Should you ever get a Sigma?
Hell no.
WHY?
I must admit and confess. I owned one of the second generation, new and improved Sigma 40SW V series guns years ago. I really liked the grip and its erogonomics. SW got it right on the ergonomics.
But it experienced mutliple FTE, FTE, FTLB, FTS. Broken firing pin, messed up factory magazines, and it would not reliably feed FMJ. Forget JHP and that is after the SW certified gunsmith polished the feed ramp for me and completely "rebuilding" it per the factory.

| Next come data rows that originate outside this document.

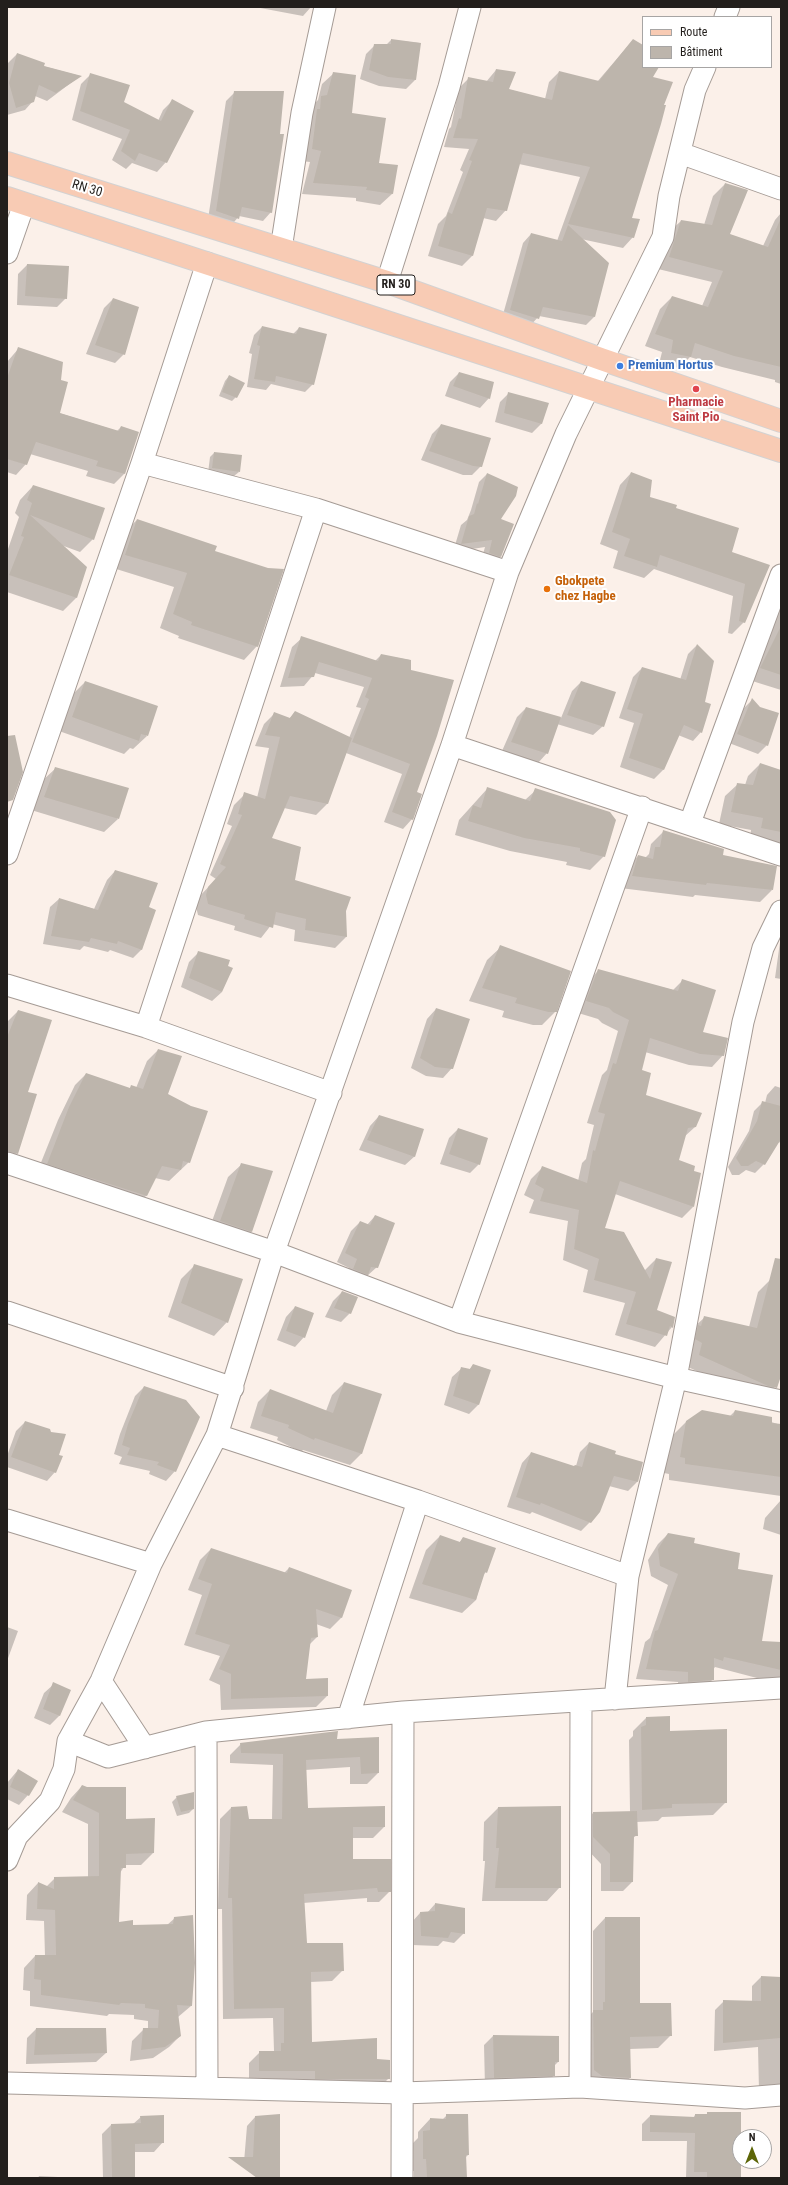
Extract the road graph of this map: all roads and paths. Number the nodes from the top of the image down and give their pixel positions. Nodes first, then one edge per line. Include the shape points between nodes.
1 (325, 7) edge
2 (470, 7) edge
3 (705, 68) edge
4 (680, 153) junction
5 (7, 163) edge
6 (781, 189) edge
7 (15, 201) edge
8 (281, 249) junction
9 (7, 253) edge
10 (207, 262) junction
11 (387, 282) junction
12 (601, 359) junction
13 (588, 388) junction
14 (781, 421) edge
15 (781, 451) edge
16 (142, 463) junction
17 (316, 509) junction
18 (508, 572) junction
19 (781, 575) edge
20 (452, 745) junction
21 (642, 807) junction
22 (690, 823) junction
23 (7, 854) edge
24 (781, 855) edge
25 (781, 911) edge
26 (7, 985) edge
27 (146, 1027) junction
28 (331, 1093) junction
29 (7, 1163) edge
30 (274, 1252) junction
31 (7, 1312) edge
32 (459, 1322) junction
33 (676, 1378) junction
34 (233, 1388) junction
35 (781, 1401) edge
36 (217, 1435) junction
37 (418, 1501) junction
38 (7, 1520) edge
39 (151, 1564) junction
40 (628, 1576) junction
41 (101, 1681) junction
42 (781, 1688) edge
43 (615, 1699) junction
44 (581, 1701) junction
45 (403, 1712) junction
46 (348, 1718) junction
47 (206, 1732) junction
48 (68, 1741) junction
49 (145, 1748) junction
50 (12, 1838) edge
51 (7, 1860) edge
52 (7, 2083) edge
53 (580, 2087) junction
54 (207, 2088) junction
55 (402, 2093) junction
56 (781, 2096) edge
57 (402, 2178) edge

1 - 8 street via 302,113
2 - 11 street via 449,87
3 - 4 street via 695,90
4 - 6 street
4 - 12 street via 663,237
5 - 8 main road, RN 30 / RN 30
7 - 9 street
7 - 10 main road
8 - 11 main road, RN 30 / RN 30
10 - 13 main road
10 - 16 street
11 - 12 main road, RN 30 / RN 30
12 - 13 street
12 - 14 main road, RN 30 / RN 30
13 - 15 main road
13 - 18 street
16 - 17 street
16 - 23 street
17 - 18 street
17 - 27 street
18 - 20 street
19 - 22 street
20 - 21 street
20 - 28 street
21 - 22 street
21 - 32 street
22 - 24 street
25 - 33 street via 764,948 743,1022
26 - 27 street
27 - 28 street
28 - 30 street
29 - 30 street
30 - 32 street
30 - 34 street
31 - 34 street
32 - 33 street
33 - 35 street
33 - 40 street
34 - 36 street
36 - 37 street
36 - 39 street
37 - 40 street
37 - 46 street
38 - 39 street
39 - 41 street
40 - 43 street
41 - 48 street
41 - 49 street
42 - 43 street
43 - 44 street
44 - 45 street
44 - 53 street
45 - 46 street
45 - 55 street
46 - 47 street
47 - 49 street
47 - 54 street
48 - 49 street via 108,1757
48 - 50 street via 64,1769 50,1801
50 - 51 street
52 - 54 street
53 - 55 street
53 - 56 street via 745,2098
54 - 55 street
55 - 57 street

They had five others in the shop too. From different manufacture dates.
Junk.
I used to be an investigator for Boeing in Seattle. More than 200 uniformed security officer had multiple versions of the Sigma line. And their armorers could not keep up with the repairs. Many officers could not qualify on the range due to the high level of failures. SW rebuilt and upgraded all of them twice and they still are big problems.
Is 200 plus bad Sigmas that are given light shooting duty but still jamming and failing to efect or slide not locking back or bad firing pins, enough evidence for you.
I saw them at the range "trying" to qualify with those pathetic guns. Even the range employees were laughing.
If you want the fugly gun with probably the WORST reliability reputation on the Net, tell your "friend" to buy it.
Why just not buy a used Glock, Sig, HK USP, Springfield XD, CZ, BHP, EAA Witness, and so on. Lots of great feedback on these guns.
I think your friend needs to save up his money and not make the mistake I made years ago. They gave me my money back and I bought a Glock.
If money is tight, the EAA Witness polymer line is a good value and they are good guns.